第209話月の勇者

 ついてない。あと少しと言う所で何故ギルド総長が現れる。忌々しい。だが、4度目にしてようやく、ようやく思うような結果に近づけている。



 俺はアルト。いうなれば転移者って奴だ。なに、くだらない使い古されたド三流ラノベの主人公とでも思ってくれれば良い。少し違うとするなら、その特殊なスキル構成だろう。この世界に呼び出された時、嫌そうに20面のサイコロを渡してきた爺さん。それで大当たりを引いたらしい。



 特に珍しいのは死に戻り。死んだ時に望めば呼び出された時まで戻れると言う代物。



 次に精神隷属。一人に限るが永続的に対象を自分の意のままに操れる。



 そして、月の勇者。ある意味万能の力だ。荒事はこれで大体なんとかなる、欠点があるとしたら月夜でないと100%の力は発揮できない事だろう。



 ここまで有能なスキルを持ちながら俺は死んだ。俺を呼び出した貴族の女のせいだ。あれだけ尽くした。世界のためと思い可能な善行はやったはずだ。そう思っていた。



 二度目はあの女の動向を見ながら死を回避しようと努力した。その時自分が良かれと思ってやってきていた事が邪悪な行動だと気付いた時は死にたくなった。この回は運悪くオーガの群れと交戦し辛勝したが、その時の怪我で死んでしまった。



 三度目は結局の所あの女が全て悪いと言う事に気付けた。本当良いように使われてたって事だ。俺の死の間際冥土の土産と言わんばかりペラペラと語ってくれたよ。



 そして今回呼び出された俺はすぐに精神隷属を使用した。無論あの女にだ。そして呼び出した目的を聞いた。前回そこは聞けてなかったからな。

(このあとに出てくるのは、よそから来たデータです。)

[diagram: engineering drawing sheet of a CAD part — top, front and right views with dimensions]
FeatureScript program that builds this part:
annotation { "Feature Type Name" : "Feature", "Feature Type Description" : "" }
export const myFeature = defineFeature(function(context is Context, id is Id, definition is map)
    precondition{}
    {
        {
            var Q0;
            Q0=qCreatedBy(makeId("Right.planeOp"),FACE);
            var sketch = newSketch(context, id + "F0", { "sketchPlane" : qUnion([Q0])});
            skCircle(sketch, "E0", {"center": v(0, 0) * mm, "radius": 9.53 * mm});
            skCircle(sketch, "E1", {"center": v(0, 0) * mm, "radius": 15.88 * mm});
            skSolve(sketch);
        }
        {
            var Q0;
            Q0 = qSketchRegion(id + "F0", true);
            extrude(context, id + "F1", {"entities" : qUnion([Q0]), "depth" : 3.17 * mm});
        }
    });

 実にくだらない物だった。あの女にとって異界人ってのはガチャだ。ソーシャルゲームのそれと同じだ。何度も呼び出し。使えるなら壊れるまで使い潰し。使えないなら廃棄。そうして権力、最終的には国を欲しかったそうだ。



 今では表面は仲の良い夫婦。実際は俺専用の性欲を解消するだけの肉。これがあの女の末路だ。一応当主はこの女って事にしている。親父殿にはこの世から退場いただいてな。

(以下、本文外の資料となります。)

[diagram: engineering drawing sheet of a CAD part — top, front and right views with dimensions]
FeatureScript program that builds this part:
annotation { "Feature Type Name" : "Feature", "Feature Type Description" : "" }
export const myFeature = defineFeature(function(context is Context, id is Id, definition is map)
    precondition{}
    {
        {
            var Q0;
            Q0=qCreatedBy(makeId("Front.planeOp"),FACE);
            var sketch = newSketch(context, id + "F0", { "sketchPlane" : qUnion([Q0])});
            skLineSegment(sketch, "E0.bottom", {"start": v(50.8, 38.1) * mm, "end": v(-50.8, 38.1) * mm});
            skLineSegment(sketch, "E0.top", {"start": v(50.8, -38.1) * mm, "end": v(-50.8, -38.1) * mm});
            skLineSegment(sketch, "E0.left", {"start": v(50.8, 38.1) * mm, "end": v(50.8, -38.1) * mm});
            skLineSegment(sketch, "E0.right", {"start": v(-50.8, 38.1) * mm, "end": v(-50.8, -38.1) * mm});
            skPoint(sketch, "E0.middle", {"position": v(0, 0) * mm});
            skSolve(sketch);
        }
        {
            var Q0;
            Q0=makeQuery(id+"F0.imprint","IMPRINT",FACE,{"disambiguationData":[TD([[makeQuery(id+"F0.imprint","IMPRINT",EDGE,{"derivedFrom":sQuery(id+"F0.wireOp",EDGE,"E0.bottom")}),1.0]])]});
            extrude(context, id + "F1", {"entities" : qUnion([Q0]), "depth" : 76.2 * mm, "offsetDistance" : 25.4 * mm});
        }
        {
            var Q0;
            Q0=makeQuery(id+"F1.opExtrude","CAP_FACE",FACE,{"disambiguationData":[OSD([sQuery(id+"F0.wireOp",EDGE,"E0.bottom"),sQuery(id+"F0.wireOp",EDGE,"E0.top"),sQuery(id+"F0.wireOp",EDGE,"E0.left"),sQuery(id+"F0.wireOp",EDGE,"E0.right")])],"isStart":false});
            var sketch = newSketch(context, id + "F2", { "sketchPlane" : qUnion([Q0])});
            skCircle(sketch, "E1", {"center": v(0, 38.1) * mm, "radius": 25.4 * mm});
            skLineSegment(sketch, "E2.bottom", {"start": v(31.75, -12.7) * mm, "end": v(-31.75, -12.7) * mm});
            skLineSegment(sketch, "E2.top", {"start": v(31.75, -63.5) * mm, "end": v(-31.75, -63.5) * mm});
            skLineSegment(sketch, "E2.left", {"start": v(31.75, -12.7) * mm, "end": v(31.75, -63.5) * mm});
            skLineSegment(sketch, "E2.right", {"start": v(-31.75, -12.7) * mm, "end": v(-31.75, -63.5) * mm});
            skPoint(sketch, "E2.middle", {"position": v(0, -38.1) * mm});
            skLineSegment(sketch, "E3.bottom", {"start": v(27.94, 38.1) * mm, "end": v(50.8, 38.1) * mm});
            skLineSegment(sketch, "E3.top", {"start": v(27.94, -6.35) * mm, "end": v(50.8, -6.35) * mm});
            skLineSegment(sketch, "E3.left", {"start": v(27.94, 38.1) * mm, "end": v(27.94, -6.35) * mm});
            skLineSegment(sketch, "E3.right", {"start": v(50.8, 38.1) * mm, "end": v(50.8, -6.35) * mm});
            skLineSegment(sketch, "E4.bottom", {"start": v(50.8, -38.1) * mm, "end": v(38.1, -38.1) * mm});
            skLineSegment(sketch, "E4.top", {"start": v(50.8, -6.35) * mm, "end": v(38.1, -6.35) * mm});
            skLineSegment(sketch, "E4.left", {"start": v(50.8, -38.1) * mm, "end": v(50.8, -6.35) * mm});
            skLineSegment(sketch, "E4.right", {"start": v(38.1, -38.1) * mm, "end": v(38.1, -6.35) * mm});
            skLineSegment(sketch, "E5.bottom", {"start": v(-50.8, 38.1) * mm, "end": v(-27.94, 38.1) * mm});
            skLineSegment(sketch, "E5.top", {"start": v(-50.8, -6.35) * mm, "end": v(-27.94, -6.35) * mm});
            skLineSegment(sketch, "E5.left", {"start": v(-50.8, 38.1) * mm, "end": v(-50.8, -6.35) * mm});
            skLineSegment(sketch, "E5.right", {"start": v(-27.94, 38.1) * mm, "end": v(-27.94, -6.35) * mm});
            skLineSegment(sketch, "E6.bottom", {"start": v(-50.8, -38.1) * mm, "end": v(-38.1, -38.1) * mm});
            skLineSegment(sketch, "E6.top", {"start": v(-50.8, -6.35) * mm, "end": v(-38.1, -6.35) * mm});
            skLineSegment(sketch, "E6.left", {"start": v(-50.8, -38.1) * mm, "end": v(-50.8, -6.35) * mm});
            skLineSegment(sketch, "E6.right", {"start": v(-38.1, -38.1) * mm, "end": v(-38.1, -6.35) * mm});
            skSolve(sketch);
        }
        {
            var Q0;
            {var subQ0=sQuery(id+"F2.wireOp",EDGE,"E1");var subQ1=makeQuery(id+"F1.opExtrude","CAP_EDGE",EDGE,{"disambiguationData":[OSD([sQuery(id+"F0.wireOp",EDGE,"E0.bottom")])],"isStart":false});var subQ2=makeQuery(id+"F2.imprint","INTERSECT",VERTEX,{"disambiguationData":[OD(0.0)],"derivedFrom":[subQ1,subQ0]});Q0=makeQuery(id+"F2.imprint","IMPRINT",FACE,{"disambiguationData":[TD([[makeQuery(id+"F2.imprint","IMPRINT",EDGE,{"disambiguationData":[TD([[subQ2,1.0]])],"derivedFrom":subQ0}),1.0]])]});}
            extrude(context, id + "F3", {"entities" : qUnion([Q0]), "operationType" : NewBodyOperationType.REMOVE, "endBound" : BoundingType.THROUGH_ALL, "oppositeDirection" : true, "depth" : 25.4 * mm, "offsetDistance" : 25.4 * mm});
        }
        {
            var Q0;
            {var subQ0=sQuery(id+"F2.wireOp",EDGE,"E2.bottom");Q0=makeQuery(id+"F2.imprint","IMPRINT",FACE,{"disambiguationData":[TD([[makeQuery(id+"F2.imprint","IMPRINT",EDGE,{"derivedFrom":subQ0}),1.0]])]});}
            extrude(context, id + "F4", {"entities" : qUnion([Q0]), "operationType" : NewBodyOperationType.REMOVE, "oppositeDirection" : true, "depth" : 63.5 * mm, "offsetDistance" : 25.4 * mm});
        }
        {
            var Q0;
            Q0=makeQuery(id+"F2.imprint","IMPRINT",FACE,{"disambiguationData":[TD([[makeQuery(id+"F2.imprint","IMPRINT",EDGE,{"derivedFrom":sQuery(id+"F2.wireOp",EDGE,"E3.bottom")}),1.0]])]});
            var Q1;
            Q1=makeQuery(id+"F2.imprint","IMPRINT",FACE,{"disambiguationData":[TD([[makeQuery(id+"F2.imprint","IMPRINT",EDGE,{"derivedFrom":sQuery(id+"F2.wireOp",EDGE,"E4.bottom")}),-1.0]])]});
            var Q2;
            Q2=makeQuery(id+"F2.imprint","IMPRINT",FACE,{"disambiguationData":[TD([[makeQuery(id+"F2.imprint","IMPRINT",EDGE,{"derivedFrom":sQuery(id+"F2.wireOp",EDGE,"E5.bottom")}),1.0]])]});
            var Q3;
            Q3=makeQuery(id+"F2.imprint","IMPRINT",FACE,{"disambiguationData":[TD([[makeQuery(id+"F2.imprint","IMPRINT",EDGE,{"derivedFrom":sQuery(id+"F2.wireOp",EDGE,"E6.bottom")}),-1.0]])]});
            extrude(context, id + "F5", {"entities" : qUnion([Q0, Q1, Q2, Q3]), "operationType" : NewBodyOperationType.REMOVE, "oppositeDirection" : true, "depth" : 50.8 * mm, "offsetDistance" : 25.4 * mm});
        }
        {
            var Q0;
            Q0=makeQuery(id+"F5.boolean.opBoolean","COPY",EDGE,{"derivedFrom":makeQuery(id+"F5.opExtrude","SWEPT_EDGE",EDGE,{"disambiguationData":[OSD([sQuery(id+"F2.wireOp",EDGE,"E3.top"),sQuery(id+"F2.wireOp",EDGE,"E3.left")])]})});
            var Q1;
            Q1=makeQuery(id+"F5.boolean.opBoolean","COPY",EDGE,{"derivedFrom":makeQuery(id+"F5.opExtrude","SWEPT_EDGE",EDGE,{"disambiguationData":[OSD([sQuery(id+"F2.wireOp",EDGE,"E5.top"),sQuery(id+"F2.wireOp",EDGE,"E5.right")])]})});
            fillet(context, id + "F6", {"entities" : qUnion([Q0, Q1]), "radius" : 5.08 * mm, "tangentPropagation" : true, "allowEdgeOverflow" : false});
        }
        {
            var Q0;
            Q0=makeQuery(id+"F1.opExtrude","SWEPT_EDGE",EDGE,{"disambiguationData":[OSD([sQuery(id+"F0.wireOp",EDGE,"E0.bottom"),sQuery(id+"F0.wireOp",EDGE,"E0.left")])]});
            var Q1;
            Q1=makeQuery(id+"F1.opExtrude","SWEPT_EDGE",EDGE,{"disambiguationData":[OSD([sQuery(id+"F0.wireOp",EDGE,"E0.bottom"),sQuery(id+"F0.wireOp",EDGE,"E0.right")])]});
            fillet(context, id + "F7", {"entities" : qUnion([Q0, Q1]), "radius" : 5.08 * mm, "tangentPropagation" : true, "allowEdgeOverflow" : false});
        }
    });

 権力を得て分かった事はこの国は腐りきっているって事だ。つい最近商人を逆恨みした、王の側近が勝手にそいつを指名手配して。ついにギルドに愛想を尽かされ撤退された。



 俺は犠牲を出しながらも魔物を駆逐してなんとか民の被害は最小限で済んでいるが、他の貴族からの支援が一切無い。別に俺を支援する必要は無い。領主としてやるべき事を成せば良いのだ。だが、やらない。命令されなければやれないのだ。そういうクズばかり。私腹を肥やす事以外できない。



 そこで俺は、王を作る事にした。前王の息子だ。無論俺の傀儡としてのだがな。だがその王子の奪取に失敗した。それどころか今ギルドがこちらに討伐部隊を編成し、進軍している。あの総長も当然一緒だろう。



 敵の数にこそ不安はあるが、今回は大貴族を脅して軍を出させる事に成功した。無論自分の軍も出す。前回は月夜ではないから遅れを取ったが。今夜は満月の晴れ、全てを叩く事は無理だが主力だけでも潰す。



 幸いこの女も戦力としては一級品だ。夜までにまだ時間がある。その前にこいつを使うとするか。